*** Opening Data records ***

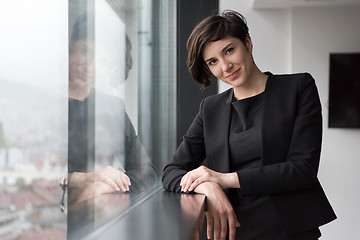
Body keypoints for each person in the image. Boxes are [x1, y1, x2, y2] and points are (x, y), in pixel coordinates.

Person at [162, 10, 336, 240]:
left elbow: (302, 169)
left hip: (289, 231)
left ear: (247, 43)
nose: (225, 66)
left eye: (229, 50)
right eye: (213, 62)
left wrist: (225, 179)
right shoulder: (210, 108)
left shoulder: (298, 88)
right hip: (230, 232)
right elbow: (171, 172)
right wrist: (207, 187)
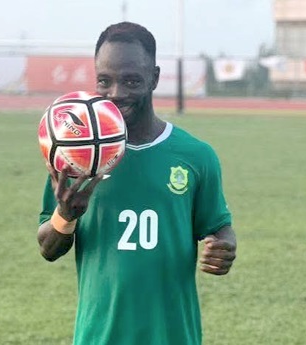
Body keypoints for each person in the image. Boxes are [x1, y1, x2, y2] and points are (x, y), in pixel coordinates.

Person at [37, 21, 237, 345]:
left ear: (154, 78)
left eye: (131, 80)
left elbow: (219, 227)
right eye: (105, 81)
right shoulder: (78, 155)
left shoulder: (196, 156)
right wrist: (66, 215)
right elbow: (47, 248)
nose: (116, 93)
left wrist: (224, 248)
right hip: (99, 337)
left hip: (174, 336)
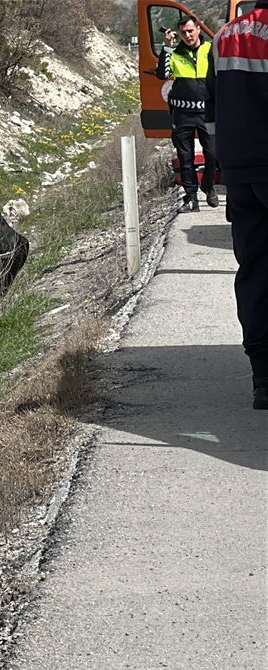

*** Closing Data records ***

Your objective –
Reproduce each line of the records exactly, omitting any picture.

Answer box –
Body keypoints for each person in the image. Boxes are [x1, y1, x2, y2] and points are (x, y), in pixel coordinates.

Person at [162, 10, 336, 240]:
left elbow: (302, 169)
left hip: (289, 231)
left ear: (247, 43)
nose: (225, 66)
left eye: (229, 50)
right eye: (213, 62)
left wrist: (225, 179)
right shoulder: (210, 108)
left shoulder: (298, 88)
right hip: (230, 232)
right elbow: (171, 172)
right wrist: (207, 187)
Body keypoints for each person in the image. Boxes are [x1, y1, x2, y2] and points are (x, y), in pixel coordinates.

Person at [37, 21, 237, 345]:
left ear: (154, 78)
left eye: (131, 80)
left elbow: (219, 227)
right eye: (105, 81)
right shoulder: (78, 155)
left shoulder: (196, 156)
right wrist: (66, 215)
right elbow: (47, 248)
nose: (116, 93)
left wrist: (224, 248)
right hip: (99, 337)
left hip: (174, 336)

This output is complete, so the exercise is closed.